Center of Sustainable and Resilient Infrastructure, Virginia Tech Transportation Institute, United States.
Center of Sustainable and Resilient Infrastructure, Virginia Tech Transportation Institute, United States; Department of Civil and Environmental Engineering, Virginia Tech, United States.
Accid Anal Prev. 2022 Jun;170:106642. doi: 10.1016/j.aap.2022.106642. Epub 2022 Mar 25.

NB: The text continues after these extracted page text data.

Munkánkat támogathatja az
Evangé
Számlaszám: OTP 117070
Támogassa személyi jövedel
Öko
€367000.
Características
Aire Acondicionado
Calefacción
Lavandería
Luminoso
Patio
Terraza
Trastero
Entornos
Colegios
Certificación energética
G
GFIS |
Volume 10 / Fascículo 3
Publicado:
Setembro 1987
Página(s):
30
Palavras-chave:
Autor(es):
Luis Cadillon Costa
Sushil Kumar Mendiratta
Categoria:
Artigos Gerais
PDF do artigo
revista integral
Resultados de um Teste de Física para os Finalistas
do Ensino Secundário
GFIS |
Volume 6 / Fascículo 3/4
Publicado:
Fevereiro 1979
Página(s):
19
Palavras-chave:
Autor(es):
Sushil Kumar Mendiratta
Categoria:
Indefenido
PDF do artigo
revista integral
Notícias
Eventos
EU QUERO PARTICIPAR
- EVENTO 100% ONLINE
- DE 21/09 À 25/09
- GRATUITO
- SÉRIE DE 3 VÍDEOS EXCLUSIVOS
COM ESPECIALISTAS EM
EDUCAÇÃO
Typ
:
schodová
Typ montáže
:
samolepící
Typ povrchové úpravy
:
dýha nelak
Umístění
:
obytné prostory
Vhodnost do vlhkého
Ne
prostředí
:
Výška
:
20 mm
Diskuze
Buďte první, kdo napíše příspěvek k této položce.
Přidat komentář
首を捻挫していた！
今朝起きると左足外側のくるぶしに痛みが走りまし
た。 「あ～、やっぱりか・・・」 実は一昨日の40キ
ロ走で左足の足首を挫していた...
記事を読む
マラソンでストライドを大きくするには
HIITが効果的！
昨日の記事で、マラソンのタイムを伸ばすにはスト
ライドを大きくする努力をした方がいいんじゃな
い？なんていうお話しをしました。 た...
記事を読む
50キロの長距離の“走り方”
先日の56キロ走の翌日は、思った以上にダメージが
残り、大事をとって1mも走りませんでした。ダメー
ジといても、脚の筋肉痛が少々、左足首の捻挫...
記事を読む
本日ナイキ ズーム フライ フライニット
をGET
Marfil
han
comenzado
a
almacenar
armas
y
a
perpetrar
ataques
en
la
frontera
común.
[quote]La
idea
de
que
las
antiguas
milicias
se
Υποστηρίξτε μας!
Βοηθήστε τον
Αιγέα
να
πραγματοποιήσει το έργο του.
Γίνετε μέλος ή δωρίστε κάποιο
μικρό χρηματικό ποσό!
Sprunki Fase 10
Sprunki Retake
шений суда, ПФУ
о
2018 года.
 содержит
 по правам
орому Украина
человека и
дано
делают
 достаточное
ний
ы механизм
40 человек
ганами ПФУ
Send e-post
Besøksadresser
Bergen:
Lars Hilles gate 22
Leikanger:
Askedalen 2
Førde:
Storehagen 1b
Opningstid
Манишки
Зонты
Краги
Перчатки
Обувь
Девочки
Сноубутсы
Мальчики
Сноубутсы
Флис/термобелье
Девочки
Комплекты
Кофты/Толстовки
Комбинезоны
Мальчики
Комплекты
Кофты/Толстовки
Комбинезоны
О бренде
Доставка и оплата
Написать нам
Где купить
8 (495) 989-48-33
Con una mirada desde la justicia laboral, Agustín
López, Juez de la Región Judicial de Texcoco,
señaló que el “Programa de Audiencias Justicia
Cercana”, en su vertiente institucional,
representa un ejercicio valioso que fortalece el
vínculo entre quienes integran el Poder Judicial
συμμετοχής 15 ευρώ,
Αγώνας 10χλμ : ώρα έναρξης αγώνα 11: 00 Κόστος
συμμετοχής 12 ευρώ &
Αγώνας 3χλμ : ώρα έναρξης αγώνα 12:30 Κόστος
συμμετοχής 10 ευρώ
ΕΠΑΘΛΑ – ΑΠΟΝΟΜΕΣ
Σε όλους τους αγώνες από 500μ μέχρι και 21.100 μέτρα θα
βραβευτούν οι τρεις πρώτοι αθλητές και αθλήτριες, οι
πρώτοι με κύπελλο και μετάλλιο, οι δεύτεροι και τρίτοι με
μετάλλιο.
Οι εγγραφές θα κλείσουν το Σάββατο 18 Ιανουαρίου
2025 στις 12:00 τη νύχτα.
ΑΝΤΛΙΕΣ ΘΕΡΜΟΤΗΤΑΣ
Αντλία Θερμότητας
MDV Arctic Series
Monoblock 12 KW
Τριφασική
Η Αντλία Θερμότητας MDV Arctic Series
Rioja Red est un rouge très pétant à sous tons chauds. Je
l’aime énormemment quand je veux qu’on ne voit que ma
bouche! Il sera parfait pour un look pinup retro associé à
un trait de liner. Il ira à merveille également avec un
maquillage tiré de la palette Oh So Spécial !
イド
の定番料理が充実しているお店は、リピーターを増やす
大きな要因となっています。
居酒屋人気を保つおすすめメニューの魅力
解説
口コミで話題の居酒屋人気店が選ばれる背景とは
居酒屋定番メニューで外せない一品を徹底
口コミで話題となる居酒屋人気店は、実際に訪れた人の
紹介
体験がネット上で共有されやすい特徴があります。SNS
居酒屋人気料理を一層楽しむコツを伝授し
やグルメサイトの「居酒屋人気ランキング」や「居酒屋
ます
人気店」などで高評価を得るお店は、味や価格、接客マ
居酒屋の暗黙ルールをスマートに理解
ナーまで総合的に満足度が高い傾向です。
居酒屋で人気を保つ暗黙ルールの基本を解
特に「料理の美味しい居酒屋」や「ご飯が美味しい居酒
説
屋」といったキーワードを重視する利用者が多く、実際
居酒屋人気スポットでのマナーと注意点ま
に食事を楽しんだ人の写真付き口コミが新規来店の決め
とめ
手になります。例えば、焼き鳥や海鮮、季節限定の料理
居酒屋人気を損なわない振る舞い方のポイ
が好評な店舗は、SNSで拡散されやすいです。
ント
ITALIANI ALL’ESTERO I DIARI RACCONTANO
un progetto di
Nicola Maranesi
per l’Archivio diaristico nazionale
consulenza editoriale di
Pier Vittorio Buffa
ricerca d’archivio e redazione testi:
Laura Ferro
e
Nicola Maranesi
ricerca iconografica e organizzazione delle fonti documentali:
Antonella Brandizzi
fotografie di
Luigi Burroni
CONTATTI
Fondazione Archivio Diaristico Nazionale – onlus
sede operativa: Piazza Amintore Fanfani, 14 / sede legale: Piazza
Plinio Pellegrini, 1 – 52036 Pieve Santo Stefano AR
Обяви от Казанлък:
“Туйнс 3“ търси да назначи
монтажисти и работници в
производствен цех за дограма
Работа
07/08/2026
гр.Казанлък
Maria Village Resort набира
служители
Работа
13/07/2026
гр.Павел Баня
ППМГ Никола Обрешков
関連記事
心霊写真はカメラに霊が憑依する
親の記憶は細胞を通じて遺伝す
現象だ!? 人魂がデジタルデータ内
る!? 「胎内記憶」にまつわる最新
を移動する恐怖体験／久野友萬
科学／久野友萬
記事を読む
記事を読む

Omitted variable bias is one of the main factors that lead to incorrect estimates of the effect of a variable on the expected number of crashes using regression modeling. We propose to use differencing of the (spatially adjacent) variables to reduce the effect of omitted variable bias. Differencing is a linear transformation that preserves the structure of the (generalized) linear model but can often result in significantly reducing the correlation between the variables. It is special case of (generalized) partial linear model regression which itself is a special case of a generalized additive model (GAM). In the spatial context used in this paper, differencing is similar to the well-known approach of including a spatial correlation structure (spatial error term) in the analysis of crash data. It is generally not clear how to interpret the results of models that include a spatial correlation structure and whether and how the added spatial correlation structure reduces the bias in the estimated regression parameters. However, for the case of differencing, it becomes clear how the effect of omitted variable bias is reduced by reducing the correlation between the variable of interest and the omitted variables. The order of differencing determines the dominant spatial scales of the variables considered in the model which affect how much the correlation is reduced. This reveals that omitted variable bias can be reduced when there are spatial scales at which the covariate of interest varies but the omitted variables either 1) are relatively homogeneous or 2) have variations that are not correlated to those of the variable of interest.
忽略变量偏差是导致使用回归建模对变量对预期碰撞数量的影响进行不正确估计的主要因素之一。我们建议使用变量的差分(空间相邻)来减少忽略变量偏差的影响。差分是一种线性变换,保留了(广义)线性模型的结构,但通常可以显著降低变量之间的相关性。它是广义部分线性模型回归的特例,而广义部分线性模型回归本身是广义可加模型 (GAM) 的特例。在本文中使用的空间背景下,差分类似于在碰撞数据分析中包含空间相关结构(空间误差项)的知名方法。通常不清楚如何解释包含空间相关结构的模型的结果,以及添加的空间相关结构是否以及如何减少估计回归参数的偏差。然而,对于差分的情况,通过减少感兴趣变量与忽略变量之间的相关性,可以清楚地了解如何减少忽略变量偏差的影响。差分的顺序决定了模型中考虑的变量的主导空间尺度,这会影响相关性降低的程度。这表明,当存在感兴趣的协变量变化的空间尺度但忽略变量 1)相对均匀或 2)变化与感兴趣变量的变化不相关时,可以减少忽略变量偏差。